Un projet fort très vite contrarié

Bien sûr, il y a eu des mécontents. Teddy Chevalier par exemple, parti à Courtrai en janvier, d’abord très efficace en Belgique avant de rentrer dans le rang, n’a pas franchement apprécié d’être sorti des plans aussi vite. On pourra aussi toujours revenir sur d’autres cas. John Bostock était indiscutable durant la phase aller, l’était-il toujours tant que ça après janvier ? Abdellah Zoubir n’aurait-il pas eu besoin de souffler plus à certains moments ? Abdoul Ba, qui a bien rendu service en fin de saison, n’aurait-il pas pu être plus impliqué sur la fin de saison même s’il a été proche d’un départ ? Autant de questions qui reviennent souvent dans les conversations. Le cas de Loïck Landre, capitaine mis de côté suite à ses envies de départ puis l’éclosion de Jean-Kévin Duverne est souvent évoqué également, même si l’on rappellera que le joueur, déjà partant il y a un an, avait mis 6 bons mois avant de se remettre sur les rails et de revenir au niveau suffisant pour retrouver véritablement grâce aux yeux d’Antoine Kombouaré.

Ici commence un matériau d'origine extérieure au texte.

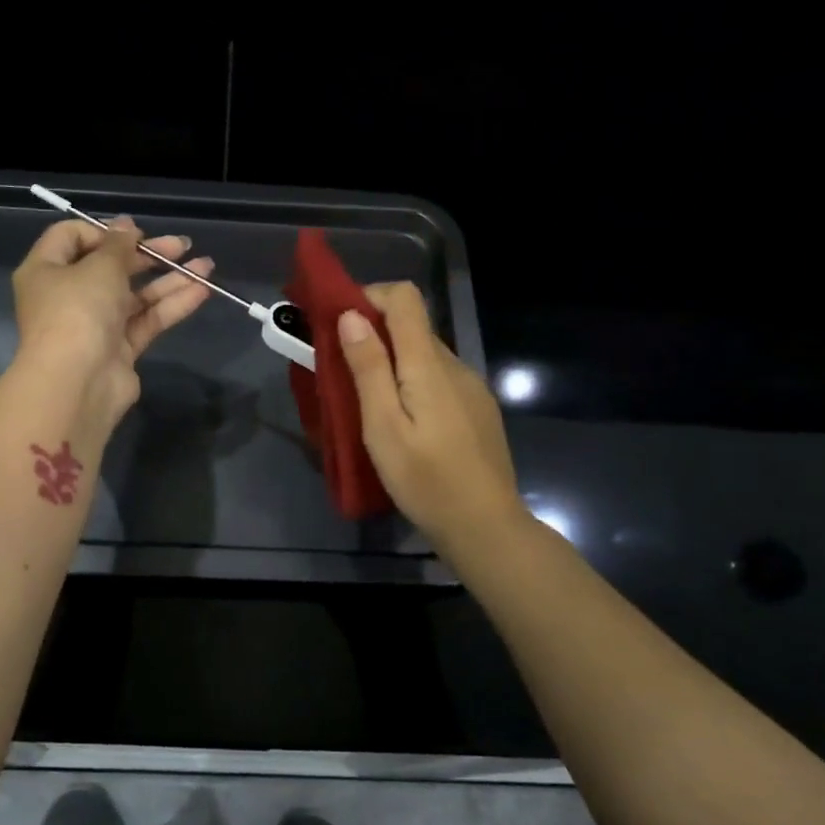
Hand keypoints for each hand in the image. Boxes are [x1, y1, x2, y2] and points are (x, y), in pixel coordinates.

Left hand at [11, 216, 214, 425]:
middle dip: (148, 255)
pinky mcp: (118, 350)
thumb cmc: (77, 312)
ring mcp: (94, 325)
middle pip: (109, 267)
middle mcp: (67, 296)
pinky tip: (202, 291)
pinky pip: (146, 320)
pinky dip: (171, 306)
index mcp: (46, 270)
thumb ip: (118, 245)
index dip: (104, 231)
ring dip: (169, 280)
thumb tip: (125, 225)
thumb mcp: (99, 267)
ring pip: (134, 296)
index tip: (134, 234)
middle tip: (181, 245)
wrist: (76, 385)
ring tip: (206, 266)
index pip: (70, 238)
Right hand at [337, 282, 526, 548]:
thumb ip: (369, 368)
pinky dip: (413, 383)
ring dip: (392, 361)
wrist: (486, 527)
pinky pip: (439, 379)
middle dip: (373, 334)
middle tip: (341, 369)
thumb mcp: (383, 427)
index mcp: (429, 363)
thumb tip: (352, 315)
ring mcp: (471, 387)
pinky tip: (404, 422)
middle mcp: (455, 364)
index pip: (405, 297)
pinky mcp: (478, 408)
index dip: (370, 296)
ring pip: (425, 355)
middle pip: (413, 326)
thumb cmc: (426, 480)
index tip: (338, 322)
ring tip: (367, 402)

Mais Alain Casanova, c’est aussi un entraîneur dont les plans ont été très vite contrariés. Il était arrivé avec une idée forte : faire jouer son équipe et les autres formations du club en 3-5-2, un système à part. L’intégralité de la préparation a été effectuée avec ce projet en tête. Il a volé en éclat lorsque début août, Dusan Cvetinovic et Mohamed Fofana se blessent pratiquement en même temps, alors que Loïck Landre se retrouve mis de côté suite à ses envies d’ailleurs. Autrement dit, l’intégralité de la défense potentiellement titulaire dans ce système qui nécessite du temps de jeu en commun pour l’assimiler est brisée. Heureusement, il est facile de s’adapter à des systèmes plus classiques à 4 derrière et ses joueurs peuvent vite y trouver des automatismes et leurs aises, même si les premiers matches dans cette configuration ne sont pas tous franchement convaincants. Il est alors difficile de revenir en arrière. Au final, c’est dans cette configuration que le RCL a pu se mêler à la lutte tout en conservant sa philosophie principale basée sur la possession. Mais affirmer aujourd’hui que le Racing n’aurait pas au moins autant performé en pouvant poursuivre ses plans tactiques initiaux reste hasardeux. On retient juste qu’Alain Casanova n’a finalement pas mis en place ce qu’il avait préparé durant de précieuses semaines. Il n’a pas souhaité ou pas pu insister dans cette voie particulière, à tort, à raison, on ne le saura jamais, la seule certitude étant que ses plans ont été bousculés. Vient enfin un mercato effectivement achevé trop tard particulièrement pour un poste clé : celui d’avant-centre. Cristian Lopez, 16 buts, est un profil particulièrement efficace difficile à trouver et qui manquait au Racing la saison précédente. Le joueur n’a pu commencer à s’installer que courant septembre, soit un mois et demi après le début de la compétition. Ça n’aurait peut-être pas tout changé, mais s’il avait été là dès la préparation, le mois d’août aurait peut-être ramené ces 2 ou 3 petits points qui ont manqué. Le RC Lens en a perdu bien d’autres bêtement par la suite, mais ceux là ont compté aussi. Maintenant, presque tout semble à refaire. Avec ou sans Alain Casanova, cette fois, il faudra faire plus vite.